Stealing the Wave by Andy Martin
Author:Andy Martin
Language: eng
Format: epub
ISBN: 9781596918528
Publisher: Bloomsbury Publishing
Published: 2019-11-24T00:00:00+00:00
Foo knelt down, picked up his board and went down the hill to the edge of the water. James Jones and the bodyboarder J. P. Patterson were already paddling out just ahead of him. He flung himself into the steaming broth of the shorebreak and paddled forcefully into the channel and Ace Cool followed right behind him, trying to stay in his slipstream. Ace had been watching Foo: if Foo was going out, he was going out. The funny thing was that Foo had never really checked the surf at close quarters. He was concentrating on his own moves. He didn't like to watch the waves too much in case it stopped him going out. So when Foo was followed out by Ace it was the blind leading the blind. Now there were four men out. Bradshaw shook his head up on the dune and looked grim. They were all dead meat. If he couldn't make it, nobody could. Of that he was certain. It was curtains for Foo.
Bradshaw never admitted to fear. It was a point of principle with him. He always said if he was afraid he'd never go out (but since he was afraid of nothing he always would go). Foo, on the other hand, regularly acknowledged fear. Especially at the Bay. Now, as he paddled out, he was starting to regret not having checked out the surf properly. He could taste the faint, bitter tang of imminent peril on his tongue and he could feel the fluttering of the great void that loomed up inside him as a reminder of the immense nothingness that awaited him somewhere down the line. Maybe not too far down. Foo took his regular slow wide-angled course around the back of the break, through the middle of the Bay, so as to prepare himself for what lay ahead.

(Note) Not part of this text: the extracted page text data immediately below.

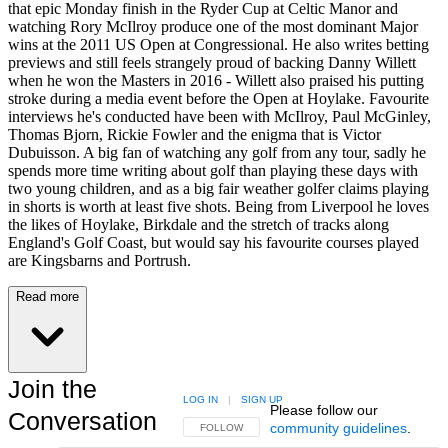
that epic Monday finish in the Ryder Cup at Celtic Manor and
watching Rory McIlroy produce one of the most dominant Major
wins at the 2011 US Open at Congressional. He also writes betting
previews and still feels strangely proud of backing Danny Willett
when he won the Masters in 2016 - Willett also praised his putting
stroke during a media event before the Open at Hoylake. Favourite
interviews he's conducted have been with McIlroy, Paul McGinley,
Thomas Bjorn, Rickie Fowler and the enigma that is Victor
Dubuisson. A big fan of watching any golf from any tour, sadly he
spends more time writing about golf than playing these days with
two young children, and as a big fair weather golfer claims playing
in shorts is worth at least five shots. Being from Liverpool he loves
the likes of Hoylake, Birkdale and the stretch of tracks along
England's Golf Coast, but would say his favourite courses played
are Kingsbarns and Portrush.
Read more
Join the
LOG IN
|
SIGN UP
Please follow our
Conversation
community guidelines
.
FOLLOW THIS CONVERSATION TO BE NOTIFIED
FOLLOW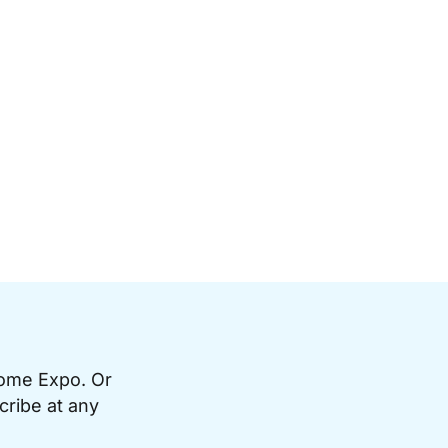
Home Expo. Or
cribe at any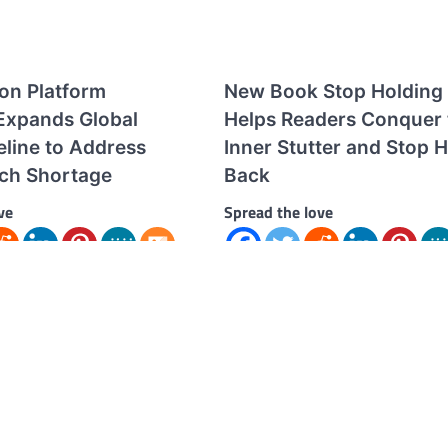
ion Platform
New Book Stop Holding
xpands Global
Helps Readers Conquer 
eline to Address
Inner Stutter and Stop 
ech Shortage
Back
ve
Spread the love
ve Seoul-based AI-powered
Spread the love Book by Award-
d employment platform
TEDx Speaker and Stand-Up Com
erging as a key player in
Joze Piranian Offers a Roadmap f
rea’s growing…
Overcoming Fear at…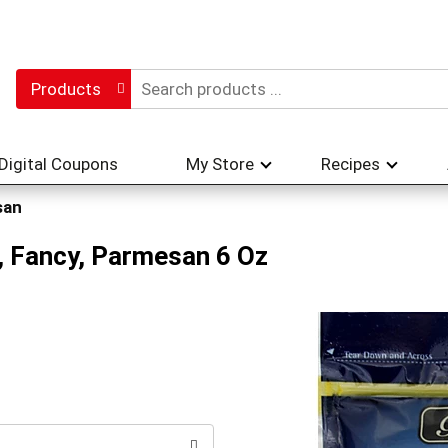
Products
Digital Coupons
My Store
Recipes
san
, Fancy, Parmesan 6 Oz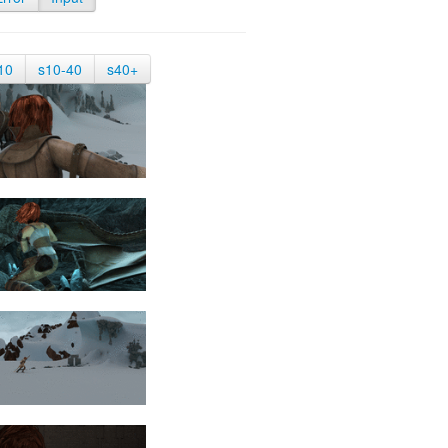
10
s10-40
s40+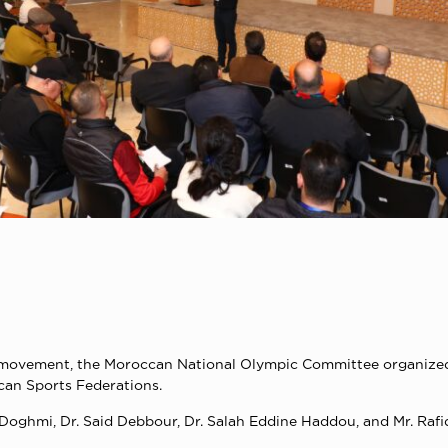
rts movement, the Moroccan National Olympic Committee organize
ccan Sports Federations.
Doghmi, Dr. Said Debbour, Dr. Salah Eddine Haddou, and Mr. Rafi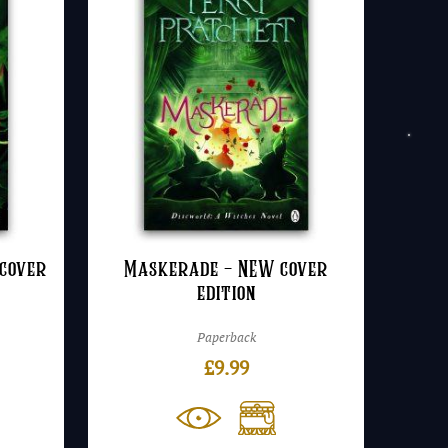
cover
Maskerade – NEW cover
edition
Paperback
£
9.99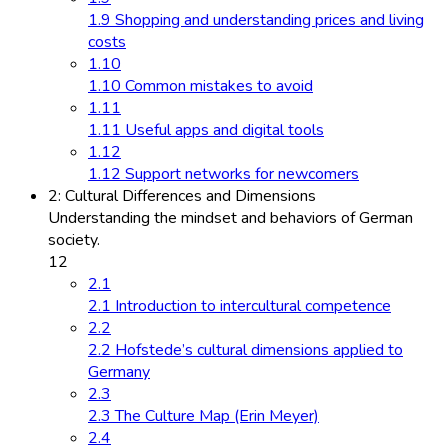
1.9 Shopping and understanding prices and living
costs
1.10
1.10 Common mistakes to avoid
1.11
1.11 Useful apps and digital tools
1.12
1.12 Support networks for newcomers
2: Cultural Differences and Dimensions
Understanding the mindset and behaviors of German
society.
12
2.1
2.1 Introduction to intercultural competence
2.2
2.2 Hofstede’s cultural dimensions applied to
Germany
2.3
2.3 The Culture Map (Erin Meyer)
2.4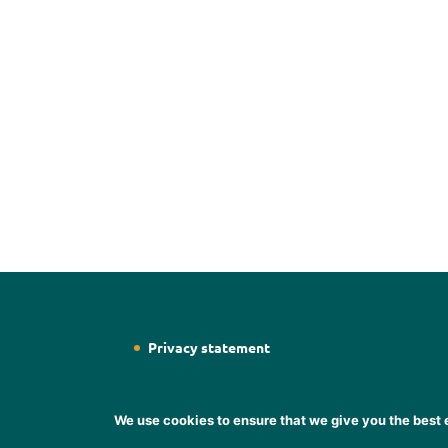
Privacy statement
We use cookies to ensure that we give you the best e
Designed by
Web Designer Wicklow
Designer S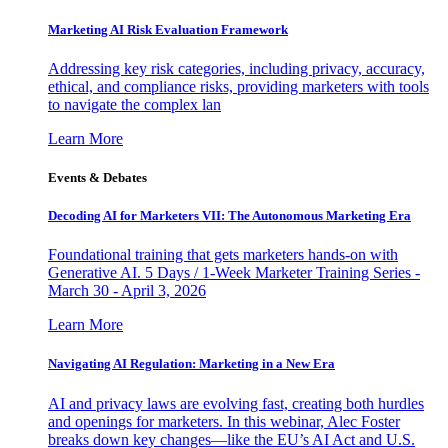
Marketing AI Risk Evaluation Framework
Addressing key risk categories, including privacy, accuracy,
ethical, and compliance risks, providing marketers with tools
to navigate the complex lan
Learn More
Events & Debates
Decoding AI for Marketers VII: The Autonomous Marketing Era
Foundational training that gets marketers hands-on with
Generative AI. 5 Days / 1-Week Marketer Training Series -
March 30 - April 3, 2026
Learn More
Navigating AI Regulation: Marketing in a New Era
AI and privacy laws are evolving fast, creating both hurdles
and openings for marketers. In this webinar, Alec Foster
breaks down key changes—like the EU’s AI Act and U.S.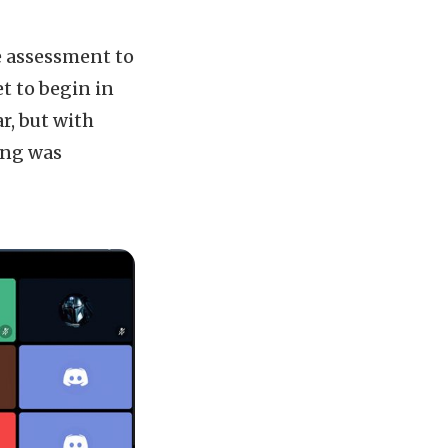
e assessment to
t to begin in
r, but with
cing was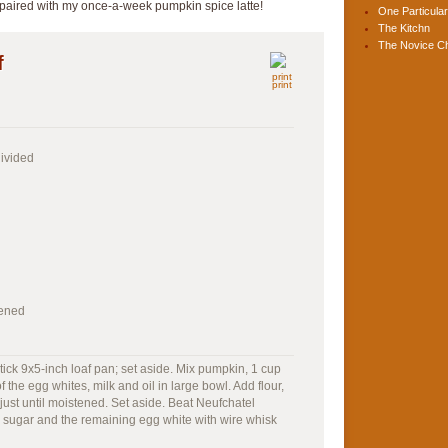
 paired with my once-a-week pumpkin spice latte!
One Particular
The Kitchn
The Novice C
f
print
divided
tened
ick 9x5-inch loaf pan; set aside. Mix pumpkin, 1 cup
 the egg whites, milk and oil in large bowl. Add flour,
 just until moistened. Set aside. Beat Neufchatel
 sugar and the remaining egg white with wire whisk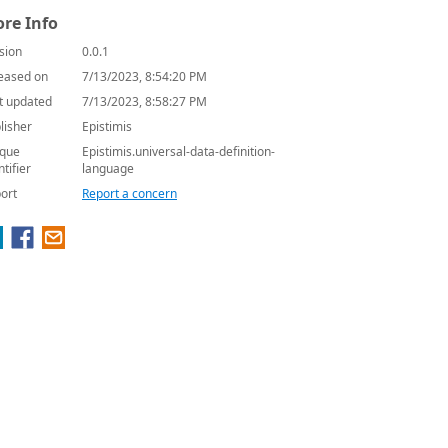
re Info
sion
0.0.1
eased on
7/13/2023, 8:54:20 PM
t updated
7/13/2023, 8:58:27 PM
lisher
Epistimis
que
Epistimis.universal-data-definition-
ntifier
language
ort
Report a concern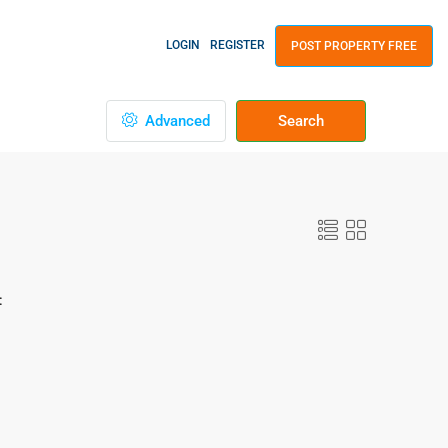
LOGIN
REGISTER
POST PROPERTY FREE
Advanced
Search
: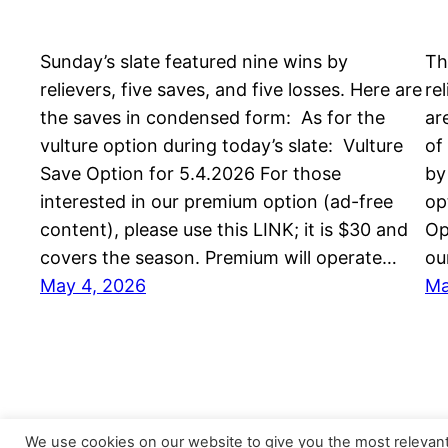
Sunday’s slate featured nine wins by
Th
relievers, five saves, and five losses. Here are
re
the saves in condensed form: As for the
ar
vulture option during today’s slate: Vulture
of
Save Option for 5.4.2026 For those
by
interested in our premium option (ad-free
op
content), please use this LINK; it is $30 and
Op
covers the season. Premium will operate…
ou
May 4, 2026
Ma
We use cookies on our website to give you the most relevan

Now he would have to look at the surf, from very close quarters. Sometimes too close. 'We all quickly realised that this was no ordinary big day.' All the waves were ledging up, hitting a fully vertical angle, as perpendicular as lighthouses, far too soon. There seemed to be no chance of getting into any of them, no ramp, no entry lane. The four men remained wide, out in the channel, not even on the shoulder, apprehensive of the sheer refractory trickiness of these waves, with a geometry none of them had seen before at Waimea. Not one of them seemed in the least rideable. And even then they had to keep swinging out and around crazy, lumbering, lopsided waves, the kind of waves that defined 'gnarly', that were jacking up and pitching over in an area that would normally be considered 'the safety zone'. What they all quickly realised was that, on this day, there was no such thing as a safety zone at Waimea. The field of play had had all its lines washed out, erased. Twenty-five-footers were springing up almost at random and taking over the entire Bay, leaving no breathing space.